At the sweet spot of this book, a relatively new mom is allowed a reprieve from the daily anger that surrounds the birth of her son — though she won’t use the word “birth” because it is a scene that she describes in more butcher-ish terms. Ari has used the limited tools of her sleepy upstate New York college town to create a small community. Finally. She and a tabloid-bait former Riot Grrrl-turned-poet-slash woman of advanced maternal age, as they call it, are holed up in a sublet exchanging stories and interchangeably parenting each other’s small children. And by “parenting,” I mean breastfeeding.
The scene in Elisa Albert’s novel After Birth feels like a great place to exhale. It’s one of those scenes where a person wants to freeze everything exactly the way it is and appeal to a higher power: “This! I choose this! Keep it just like this!” But, of course, as Ponyboy and Frost would say “Nothing gold can stay.”
Anyway, Ari is somewhere beyond the second wave of feminism and she’s holed up in an upstate college town where it’s possible to find friends — but not the good kind. After her baby is born by C-section, she collapses into feelings of isolation (her mother was awful and is long dead and she’s alienated her old friends by the mere fact of becoming preg). Depression isn’t a new state for her, and she eventually gets her head above water by settling in with the gays down the street. She and her infant become fixtures at their house.
Then they go abroad.
But they sublet to a former rock-n-roller — the kind of rock-n-roller who never made it super big, but from the band all the super big rock-n-roller’s credit as an influence.
Ari finds Mina in a situation that is similar to her own, and moves in as the wisdom-imparting girlfriend and this mini village becomes a powerful force.
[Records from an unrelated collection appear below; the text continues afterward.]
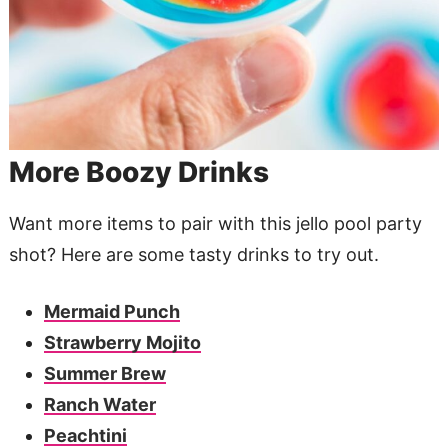
More Boozy Drinks
Want more items to pair with this jello pool party
shot? Here are some tasty drinks to try out.
Mermaid Punch
Strawberry Mojito
Summer Brew
Ranch Water
Peachtini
In a lot of ways, Albert’s novel feels like it grew up sharing a bedroom with Jenny Offill’s Dept. of Speculation. Both star new-ish mothers navigating a whole new world, but Albert is centered on the isolation and Offill’s spins into the aftermath of an affair. Neither characters seems to have gone into the birth with a Pinterest board filled with nursery designs and a notebook filled with vintage baby names. Albert’s Ari is raging because there are so many things that no one tells you (and there is a dissertation that is being ignored), whereas Offill’s protagonist centers on the surprise of the soul-tug when you didn’t even know you had a soul.
Both are great, great novels absolutely dripping with authenticity.